• **DATA EXCERPTS**
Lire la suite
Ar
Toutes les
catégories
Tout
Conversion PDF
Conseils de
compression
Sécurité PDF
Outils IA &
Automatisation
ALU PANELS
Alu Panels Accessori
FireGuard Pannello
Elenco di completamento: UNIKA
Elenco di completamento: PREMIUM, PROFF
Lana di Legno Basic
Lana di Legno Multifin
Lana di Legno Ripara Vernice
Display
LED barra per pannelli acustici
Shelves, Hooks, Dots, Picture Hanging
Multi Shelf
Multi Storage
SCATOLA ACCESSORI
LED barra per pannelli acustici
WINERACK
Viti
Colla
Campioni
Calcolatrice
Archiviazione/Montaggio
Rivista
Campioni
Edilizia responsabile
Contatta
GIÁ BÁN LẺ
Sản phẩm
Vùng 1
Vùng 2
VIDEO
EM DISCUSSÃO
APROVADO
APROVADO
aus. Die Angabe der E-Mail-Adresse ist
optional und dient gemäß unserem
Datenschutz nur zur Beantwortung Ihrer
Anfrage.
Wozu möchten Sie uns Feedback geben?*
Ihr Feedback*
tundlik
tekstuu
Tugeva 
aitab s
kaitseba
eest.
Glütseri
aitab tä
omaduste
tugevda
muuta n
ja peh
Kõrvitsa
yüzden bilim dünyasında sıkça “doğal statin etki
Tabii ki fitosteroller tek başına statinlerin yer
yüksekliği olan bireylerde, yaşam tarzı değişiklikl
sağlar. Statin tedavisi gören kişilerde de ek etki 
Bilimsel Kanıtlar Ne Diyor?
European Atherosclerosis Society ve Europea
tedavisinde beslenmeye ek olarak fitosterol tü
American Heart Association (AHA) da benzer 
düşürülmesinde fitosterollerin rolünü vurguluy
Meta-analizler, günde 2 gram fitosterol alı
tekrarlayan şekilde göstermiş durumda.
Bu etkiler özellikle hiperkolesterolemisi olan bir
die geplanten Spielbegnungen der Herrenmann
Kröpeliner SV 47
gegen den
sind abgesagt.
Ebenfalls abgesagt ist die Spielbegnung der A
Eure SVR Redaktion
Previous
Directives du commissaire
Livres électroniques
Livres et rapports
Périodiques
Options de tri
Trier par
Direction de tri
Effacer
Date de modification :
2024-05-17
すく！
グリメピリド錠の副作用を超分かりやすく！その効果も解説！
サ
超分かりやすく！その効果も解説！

• **EXERCISE INSTRUCTIONS**
Retype all of the entries. Keep each one exactly as written.

• **RESPONSE**
Lire la suite
Ar
Toutes les
catégories
Tout
Conversion PDF
Conseils de
compression
Sécurité PDF
Outils IA &
Automatisation
ALU PANELS
Alu Panels Accessori
FireGuard Pannello
Elenco di completamento: UNIKA
Elenco di completamento: PREMIUM, PROFF
Lana di Legno Basic
Lana di Legno Multifin
Lana di Legno Ripara Vernice
Display
LED barra per pannelli acustici
Shelves, Hooks, Dots, Picture Hanging
Multi Shelf
Multi Storage
SCATOLA ACCESSORI
LED barra per pannelli acustici
WINERACK
Viti
Colla
Campioni
Calcolatrice
Archiviazione/Montaggio
Rivista
Campioni
Edilizia responsabile
Contatta
GIÁ BÁN LẺ
Sản phẩm
Vùng 1
Vùng 2
VIDEO
EM DISCUSSÃO
APROVADO
APROVADO
aus. Die Angabe der E-Mail-Adresse ist
optional und dient gemäß unserem
Datenschutz nur zur Beantwortung Ihrer
Anfrage.
Wozu möchten Sie uns Feedback geben?*
Ihr Feedback*
tundlik
tekstuu
Tugeva 
aitab s
kaitseba
eest.
Glütseri
aitab tä
omaduste
tugevda
muuta n
ja peh
Kõrvitsa
yüzden bilim dünyasında sıkça “doğal statin etki
Tabii ki fitosteroller tek başına statinlerin yer
yüksekliği olan bireylerde, yaşam tarzı değişiklikl
sağlar. Statin tedavisi gören kişilerde de ek etki 
Bilimsel Kanıtlar Ne Diyor?
European Atherosclerosis Society ve Europea
tedavisinde beslenmeye ek olarak fitosterol tü
American Heart Association (AHA) da benzer 
düşürülmesinde fitosterollerin rolünü vurguluy
Meta-analizler, günde 2 gram fitosterol alı
tekrarlayan şekilde göstermiş durumda.
Bu etkiler özellikle hiperkolesterolemisi olan bir
die geplanten Spielbegnungen der Herrenmann
Kröpeliner SV 47
gegen den
sind abgesagt.
Ebenfalls abgesagt ist die Spielbegnung der A
Eure SVR Redaktion
Previous
Directives du commissaire
Livres électroniques
Livres et rapports
Périodiques
Options de tri
Trier par
Direction de tri
Effacer
Date de modification :
2024-05-17
すく！
グリメピリド錠の副作用を超分かりやすく！その効果も解説！
サ
超分かりやすく！その効果も解説！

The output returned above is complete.